Whether he's right or wrong doesn't matter. What matters is whether his critics have the intelligence to understand hierarchical theory in general, or species sorting in particular. I don't have much respect for evolutionists who refuse make a modest attempt to understand; it's not rocket science.
Here's what Steve Jones says.
Backwards ran his sentences, and some of his ideas were equally opaque. In support of punk eek, for example, he wrote that "species are individuals ... by all vernacular criteria", which is at best obscure, and at worst obscurantist.No, Professor Jones, it is not obscure and it is not obscurantist. Gould explains it very well to those who can read his works with an open and intelligent mind. He's talking about species sorting and treating species as "individuals" that are selected within a clade.

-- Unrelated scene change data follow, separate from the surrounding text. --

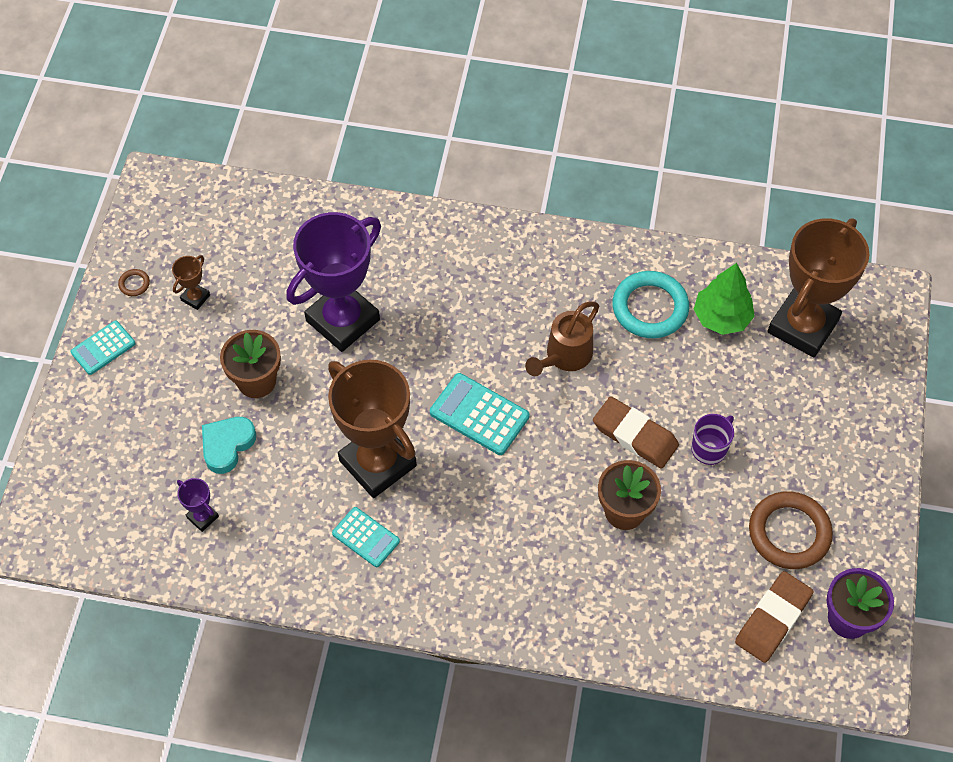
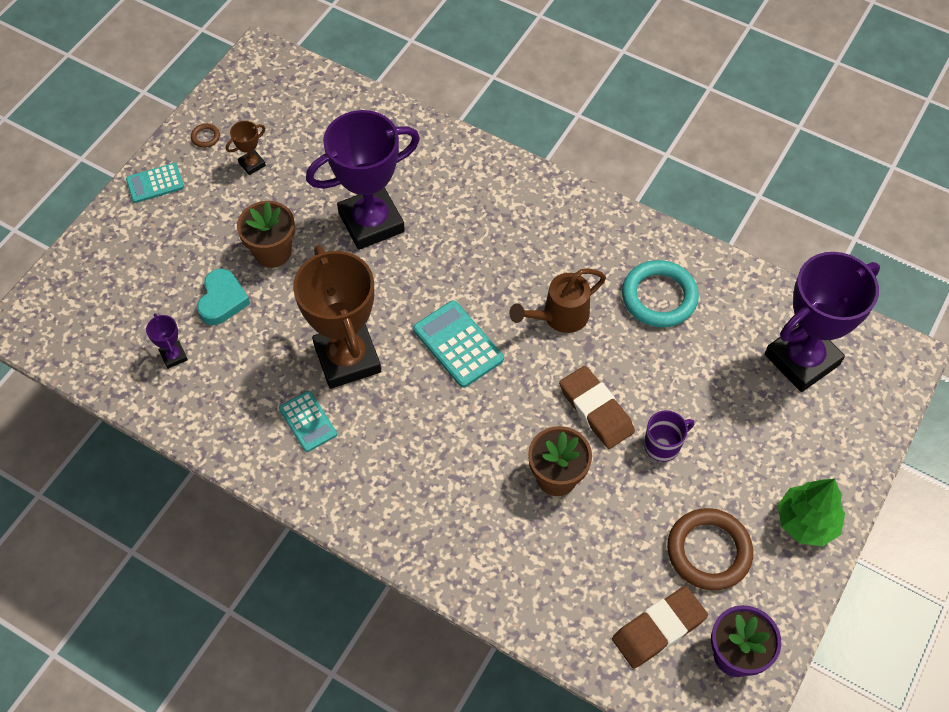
camera: 20 degrees right, 0 degrees up
turquoise heart [202,417,256,474] -> turquoise heart turned 135 degrees clockwise [197,269,250,325]
green tree [694,263,755,335] -> green tree moved to [778,479,845,546]
brown trophy [767,218,870,358] -> purple trophy [765,252,880,392]

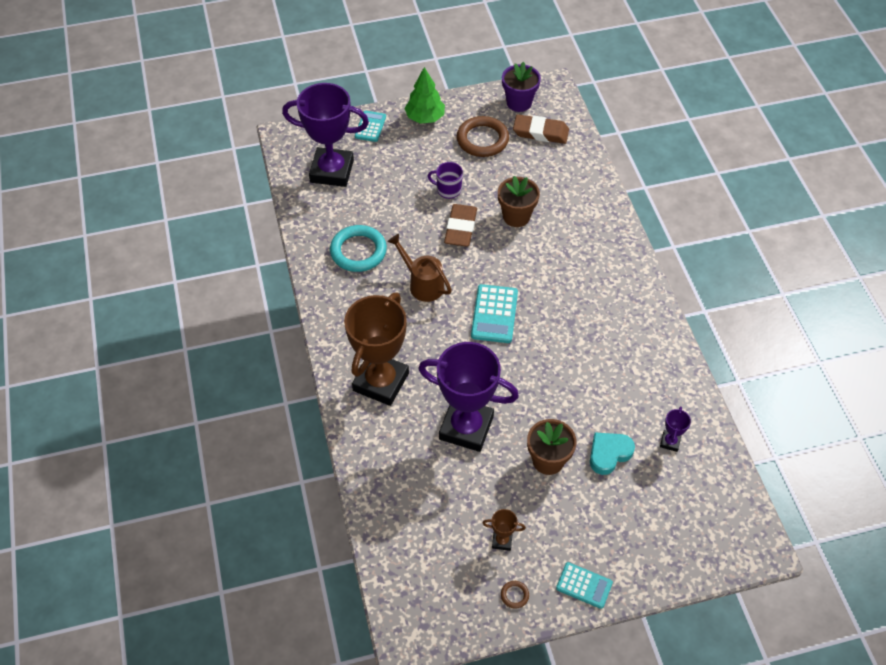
camera: 135 degrees left, 5 degrees down
turquoise calculator [279,391,337,452] -> turquoise calculator moved to [355,111,386,142]
brown trophy [293,245,381,389] -> brown trophy moved to [344,293,409,406]
brown watering can [509,268,606,333] -> brown watering can turned 150 degrees counterclockwise [387,234,452,302]

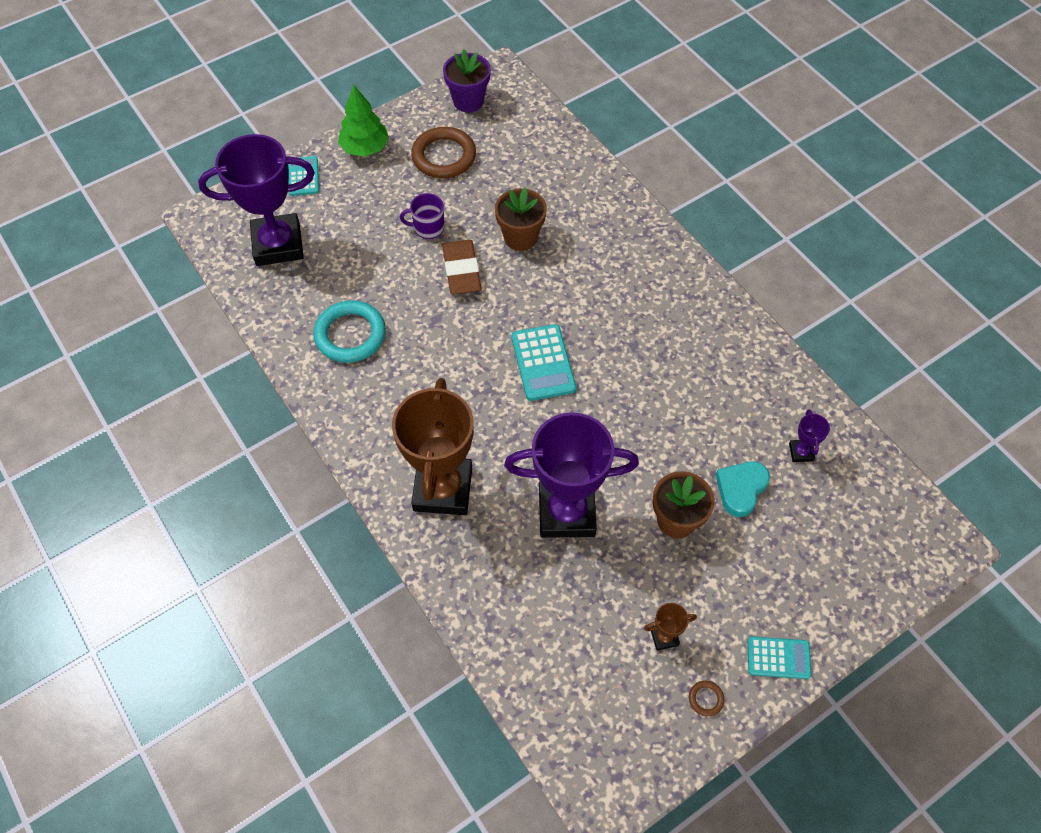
camera: 20 degrees left, 5 degrees up
brown watering can [387,234,452,302] -> none
brown eraser [513,114,569,144] -> none

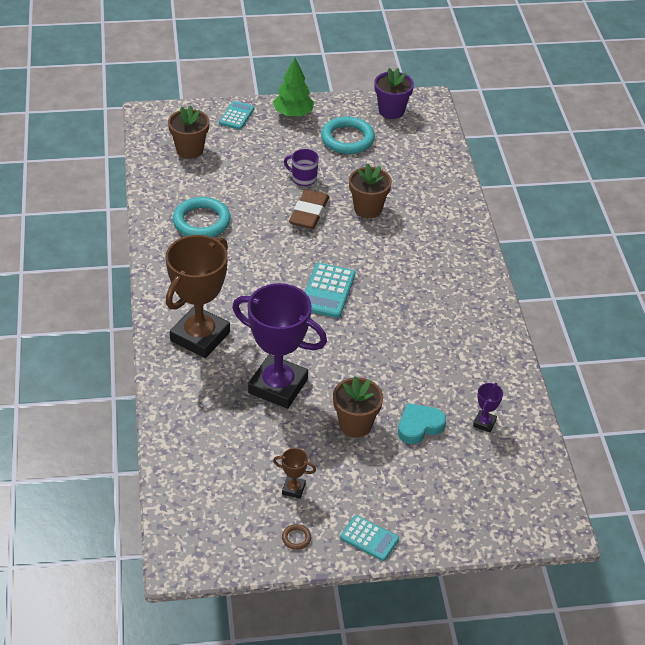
camera: 25 degrees right, 15 degrees down
purple trophy [198,134,315,266] -> brown flower pot [168,105,209,159]
brown ring [411,127,476,178] -> turquoise ring [321,117,375,154]

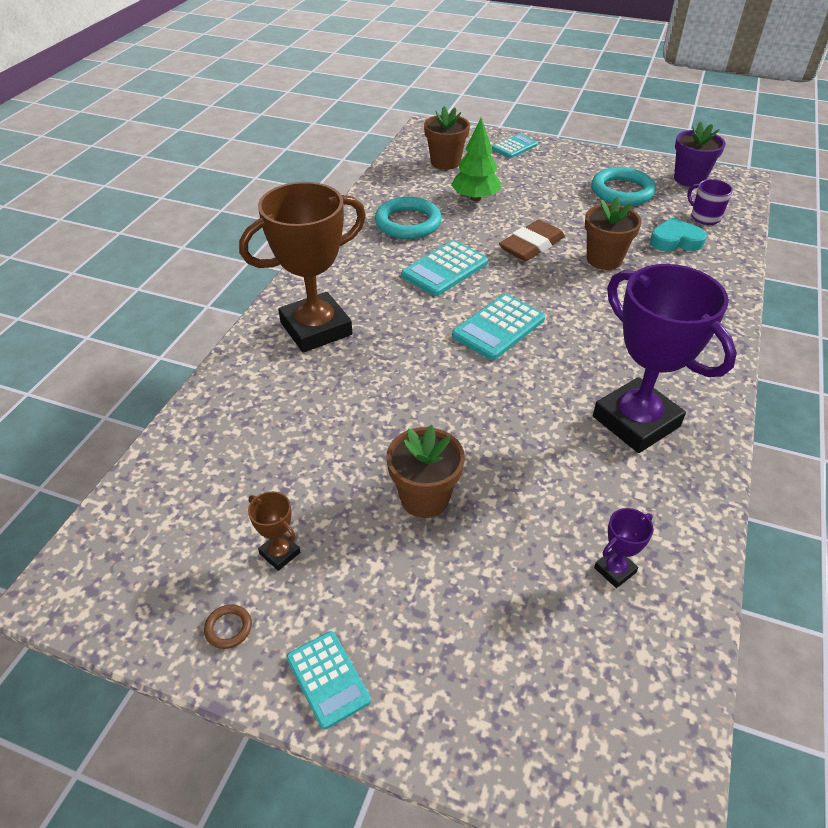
camera: 30 degrees right, 0 degrees up
purple trophy [232,283,327,409] -> purple trophy moved to [593,264,737,453]
green tree [273,58,315,117] -> green tree moved to [451,118,502,201]
purple mug [284,149,319,186] -> purple mug moved to [687,179,733,225]
turquoise heart [398,403,446,444] -> turquoise heart moved to [650,218,707,251]
none -> turquoise calculator [401,240,488,296]

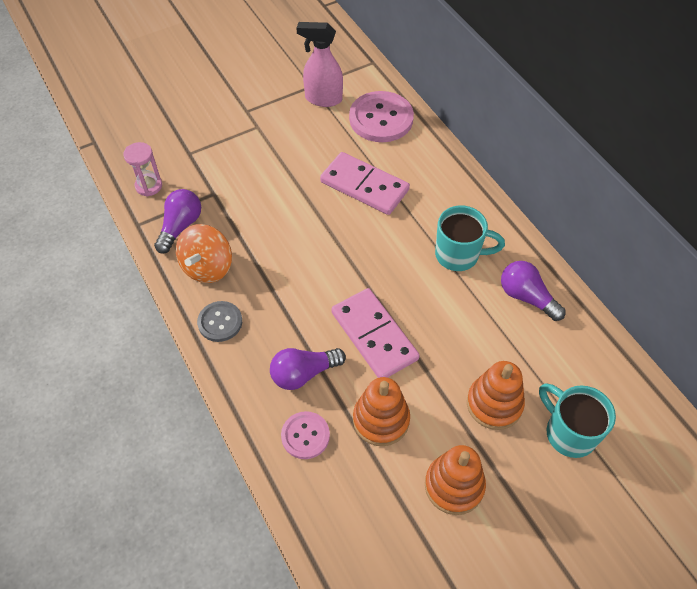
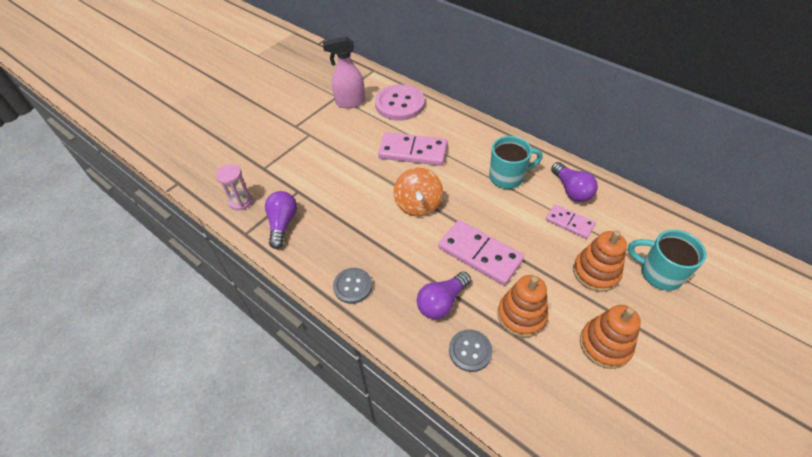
camera: 20 degrees left, 5 degrees down
orange spinning top [176,224,232,283] -> orange spinning top moved to [393,167,443,216]
pink button [281,411,330,459] -> grey button [449,329,492,372]
purple light bulb [501,261,566,321] -> purple light bulb turned 135 degrees counterclockwise [551,162,598,202]
none -> pink domino [546,204,596,239]

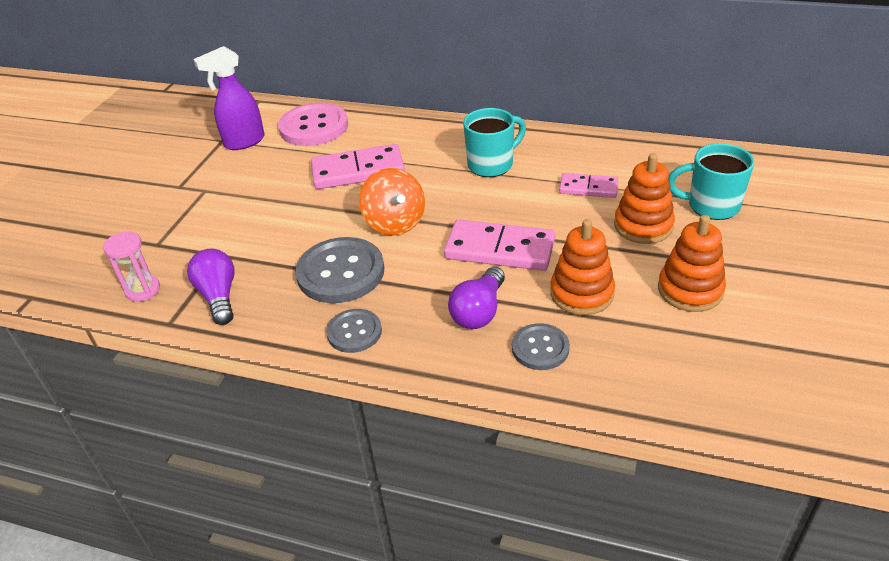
camera: 20 degrees left, 10 degrees down
pink spray bottle [323,36,365,108] -> purple spray bottle [193,46,265,150]
purple light bulb [551,162,598,202] -> none
none -> grey button [295,237,384,303]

As Reflections portrays, its hero showed an increasing regard for style over content, and was resistant to the notion that anyone should dare to edit his writings. The pinnacle — the very summit, crown and peak — of his great Olympus of orotundity was his last voluminous volume, The Structure of Evolutionary Theory, published in the year of his death. All the authors agree that this is not a book to be lightly tossed aside, but their motives for saying so vary. Its reviews are quoted with a certain relish: "an elephantine opus"; "pathological logorrhea"; "billowing clouds of verbal flatulence" — but Gould had no doubt of its value. In it he came out with the idea of life as a series of interlocking hierarchies and of a grand unification of its sciences into some post-Darwinian consilience, comprehensible only to the chosen.The Structure of Evolutionary Theory is long and tedious but those who criticize its ideas are the ones who confuse style over content. I don't agree with many of Gould's ideas about species sorting and hierarchical theory and therefore I stand as the exception to Steve Jone's claim. It was comprehensible to this unchosen one so it must also be comprehensible to others who disagree with Gould. You just have to make the effort.
If you don't make the effort to understand Gould then you should refrain from criticizing him. It doesn't make you look good.
1. For examples of the Steve Jones perspective on evolution see Have Humans Stopped Evolving? and Steve Jones Says Human Evolution Is Over.